We start with $100. Dr. Eggert deposits $50. His brother withdraws $20.
int deposit(int amount) {
balance += amount;
}
balance -= amount;
}
In this very simplistic case, we will ignore a multitude of errors that include and are not limited to not checking for negative numbers, not checking for overflow, and not checking to see if there's enough money left in one's balance.
The issue we are concerned about is that this code is buggy if multithreaded. There are a multitude of race conditions such as two withdraws at the same time, two deposits at the same time, and a deposit and a withdraw at the same time.
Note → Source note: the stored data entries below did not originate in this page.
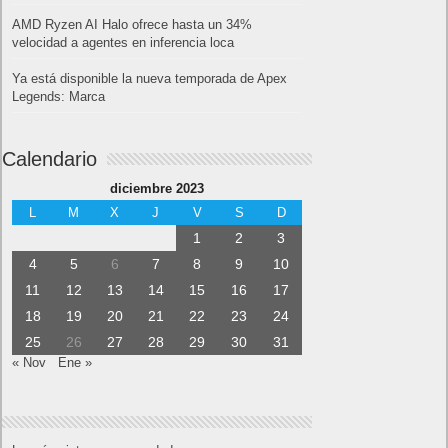
AMD Ryzen AI Halo ofrece hasta un 34%
velocidad a agentes en inferencia loca
Ya está disponible la nueva temporada de Apex
Legends: Marca
Calendario
diciembre 2023
L
M
X
J
V
S
D
1
2
3
4
5
6
7
8
9
10
11
12
13
14
15
16
17
18
19
20
21
22
23
24
25
26
27
28
29
30
31
« Nov
Ene »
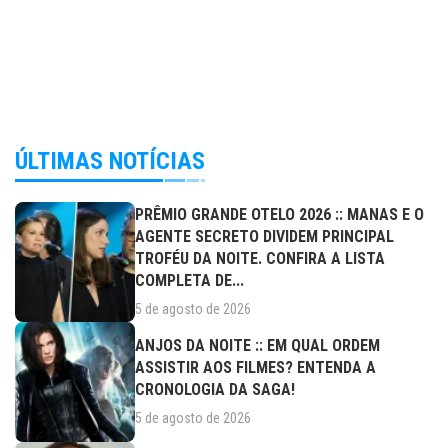
ÚLTIMAS NOTÍCIAS
PRÊMIO GRANDE OTELO 2026 :: MANAS E O
AGENTE SECRETO DIVIDEM PRINCIPAL
TROFÉU DA NOITE. CONFIRA A LISTA
COMPLETA DE...
5 de agosto de 2026
ANJOS DA NOITE :: EM QUAL ORDEM
ASSISTIR AOS FILMES? ENTENDA A
CRONOLOGIA DA SAGA!
5 de agosto de 2026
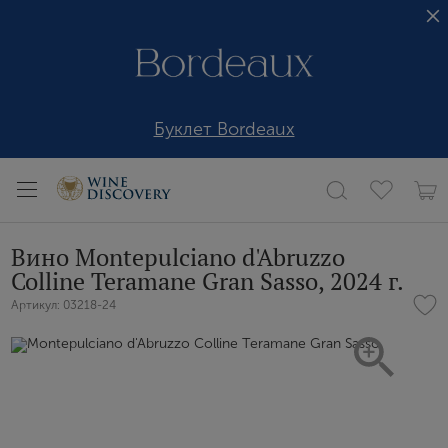
Буклет Bordeaux
Вино Montepulciano d'Abruzzo
Colline Teramane Gran Sasso, 2024 г.
Артикул: 03218-24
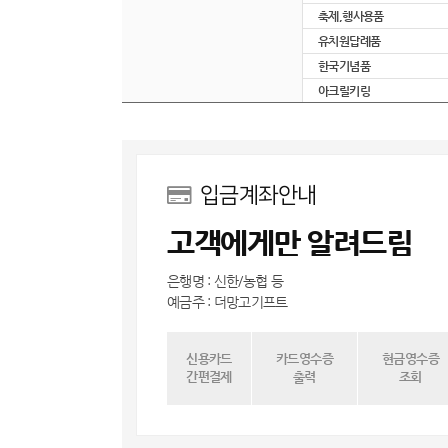
축제,행사용품
유치원답례품
한국기념품
아크릴키링
입금계좌안내
고객에게만 알려드림
은행명 : 신한/농협 등
예금주 : 더망고기프트
신용카드
카드영수증
현금영수증
간편결제
출력
조회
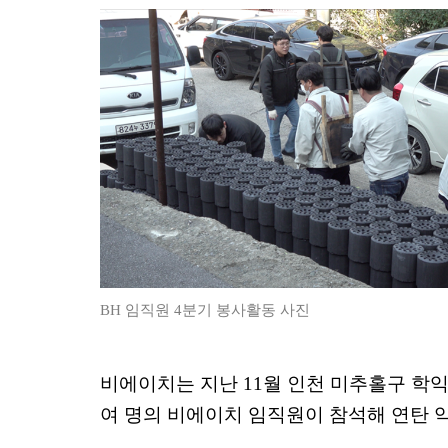
BH
임직원
4
분기 봉사활동 사진
비에이치는 지난
11
월 인천 미추홀구 학
여 명의 비에이치 임직원이 참석해 연탄 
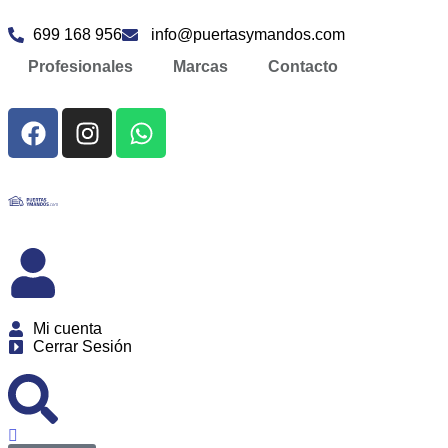
699 168 956
info@puertasymandos.com
Profesionales
Marcas
Contacto
Mi cuenta
Cerrar Sesión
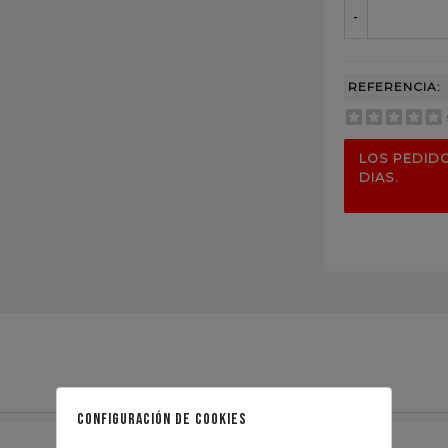
-
REFERENCIA:
LOS PEDIDO
DIAS.
configuración de cookies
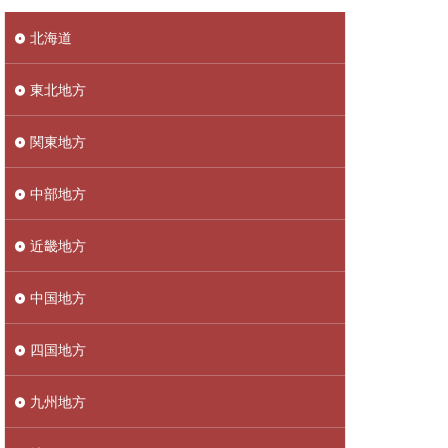
北海道
東北地方
関東地方
中部地方
近畿地方
中国地方
四国地方
九州地方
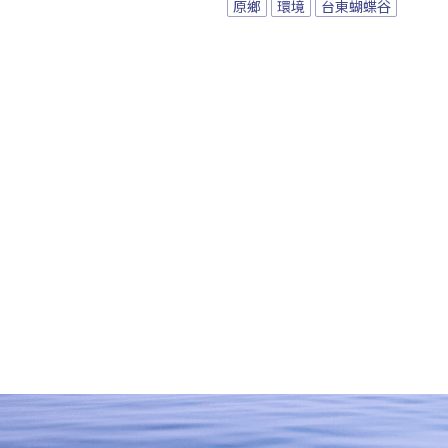
原鄉
環境
台東蝴蝶谷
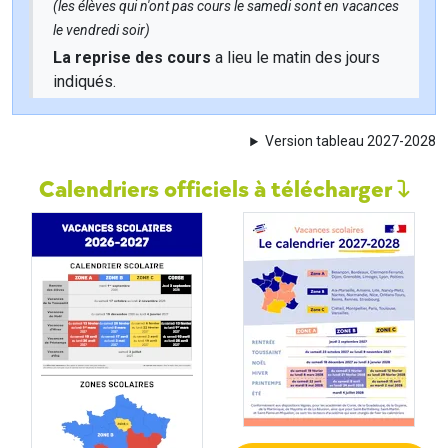
(les élèves qui n'ont pas cours le samedi sont en vacances
le vendredi soir)
La reprise des cours
a lieu le matin des jours
indiqués.
Version tableau 2027-2028
Calendriers officiels à télécharger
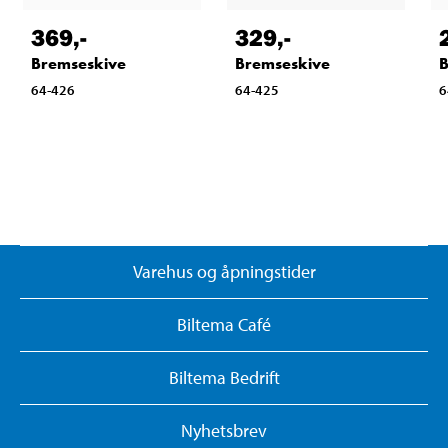
369
,-
329
,-
Bremseskive
Bremseskive
B
64-426
64-425
6
Varehus og åpningstider
Biltema Café
Biltema Bedrift
Nyhetsbrev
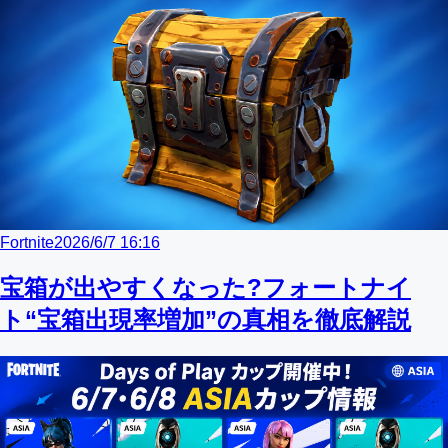
Fortnite
2026/6/7 16:16
宝箱が出やすくなった?フォートナイ
ト“宝箱出現率増加”の真相を徹底解説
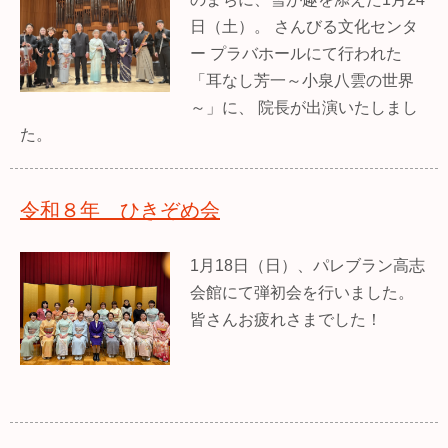
日（土）。 さんびる文化センタ
ー プラバホールにて行われた
「耳なし芳一～小泉八雲の世界
～」に、 院長が出演いたしまし
た。
令和８年 ひきぞめ会
1月18日（日）、パレブラン高志
会館にて弾初会を行いました。
皆さんお疲れさまでした！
This is because balance += amount is not atomic. It is broken up into three steps: loading the balance into the register, adding the amount, and storing the result. If two reads occur at once, and one write occurs before the other, then the written amount won't be accurate. The standard idea to prevent this from happening and come to serializibility is to implement atomicity around the section of code that is not atomic.
Critical Sections
A critical section can be thought as a small region of code and to be executed atomically, even if the machine would not have it that way normally. This is a section of code in which at most 1 program counter should be executed on behalf of any particular object (which is our balance object in this case). If a box is placed around this critical section, and at most 1 thread executes our box, then it'll be safe. Technically, a box can be drawn around the entire program to make one big critical section, but then that defeats the purpose of multithreading.
Too many critical sections and your performance goes to pieces. Critical sections that are too small will lead to better performance, but there will still be race conditions. Thus, there is a Goldilocks principle for critical sections:
Goldilocks Principle
- Look for shared writes. Each of these shared writes should be in a critical section. This ensures that the critical section is big enough.
- Look for dependent reads. This dependent read's value will be used in a shared write. Thus, the critical section needs to include this dependent read.
- Lastly, we need to include dependent reads and intervening computations. These will be added to the critical section. This process may have to repeat over and over for each new dependent read, until we have our critical section.